- _TEXT EXCERPT_:
*** Block opens ***

You are viewing a plain text version of this content. The canonical link for it is here.
Posted to github@arrow.apache.org by "zeodtr (via GitHub)" <gi...@apache.org> on 2023/02/02 09:35:29 UTC

[GitHub] [arrow-datafusion] zeodtr opened a new issue, #5157: Optimizer: Avoid too many string cloning in the optimizer

zeodtr opened a new issue, #5157:
URL: https://github.com/apache/arrow-datafusion/issues/5157

   **Is your feature request related to a problem or challenge? Please describe what you are trying to do.**
   
   I'm not sure this is a feature request, but at least this is not a bug (albeit it's a performance problem), so I write this issue as a feature request.
   
   I'm benchmarking the optimizers of DataFusion and Calcite.  
   I intended to compare the quality of the optimized plans between them, assuming that DataFusion's optimizing speed would be faster (since it's written in Rust).  
   But to my surprise, I found that Calcite's optimizer is way faster (~ 20x) in some cases.
   
   The case is as follows:
   
   * Query statement is very simple: "select column_1 from table_1"

*** Block closes ***

- _TASKS AND EXERCISES_:
A: Answer these questions using the GitHub issue text:
(i) What number was given to the issue that zeodtr opened?
(ii) Against which optimizer was DataFusion's optimizer benchmarked?
(iii) What query statement was used in the case described?
B: Copy every line of the page-level text extraction listing below verbatim, omitting the picture markers from your answer.

- _Page-level text extractions_:
*** Block opens ***

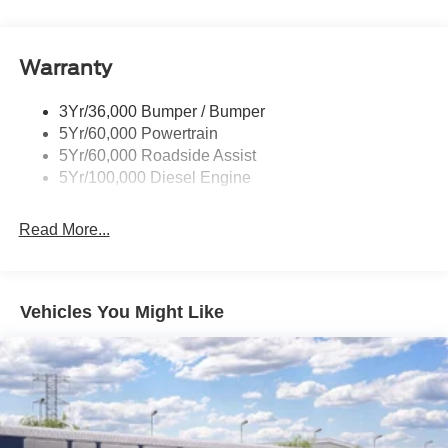
Wipers- Intermittent
Down Payment Assistance. Exp. 08/31/2026 $3000 -
Retail Customer Cash. Exp. 09/30/2026
Warranty
3Yr/36,000 Bumper / Bumper
5Yr/60,000 Powertrain
5Yr/60,000 Roadside Assist
5Yr/100,000 Diesel Engine
Read More...
Vehicles You Might Like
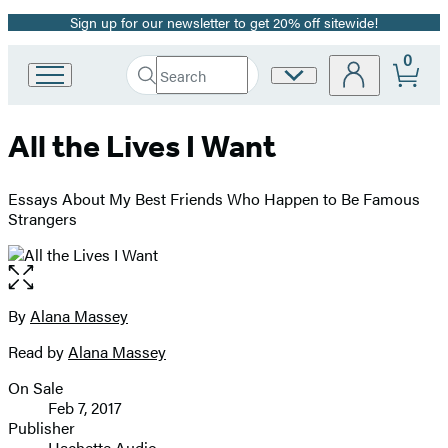
Sign up for our newsletter to get 20% off sitewide!
Promotion
0
Search
Site
Go
Submit
Search
to
Preferences
Hachette
Hachette
All the Lives I Want
Book
Group
home
Essays About My Best Friends Who Happen to Be Famous
Strangers
Open
the
full-
By
Alana Massey
Contributors
size
Read by
Alana Massey
image
On Sale
Formats
Feb 7, 2017
and
Publisher
Hachette Audio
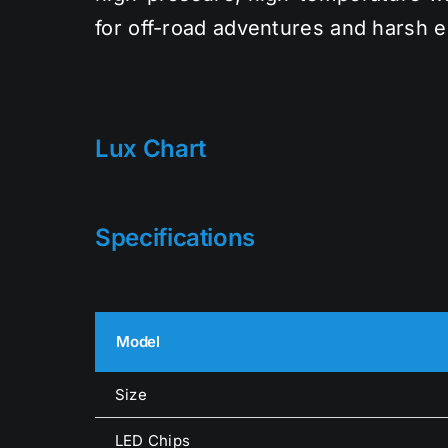
for off-road adventures and harsh 
Lux Chart
Specifications
Model
Size
LED Chips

*** Block closes ***

- _ANSWERS PER TASK_:
A:
(i) #5157
(ii) Calcite
(iii) "select column_1 from table_1"

B:
Wipers- Intermittent
Down Payment Assistance. Exp. 08/31/2026 $3000 -
Retail Customer Cash. Exp. 09/30/2026
Warranty
3Yr/36,000 Bumper / Bumper
5Yr/60,000 Powertrain
5Yr/60,000 Roadside Assist
5Yr/100,000 Diesel Engine
Read More...
Vehicles You Might Like
Sign up for our newsletter to get 20% off sitewide!
Promotion
0
Search
Site
Go
Submit
Search
to
Preferences
Hachette
Hachette
All the Lives I Want
Book
Group
home
Essays About My Best Friends Who Happen to Be Famous
Strangers
Open
the
full-
By
Alana Massey
Contributors
size
Read by
Alana Massey
image
On Sale
Formats
Feb 7, 2017
and
Publisher
Hachette Audio
for off-road adventures and harsh 
Lux Chart
Specifications
Model
Size
LED Chips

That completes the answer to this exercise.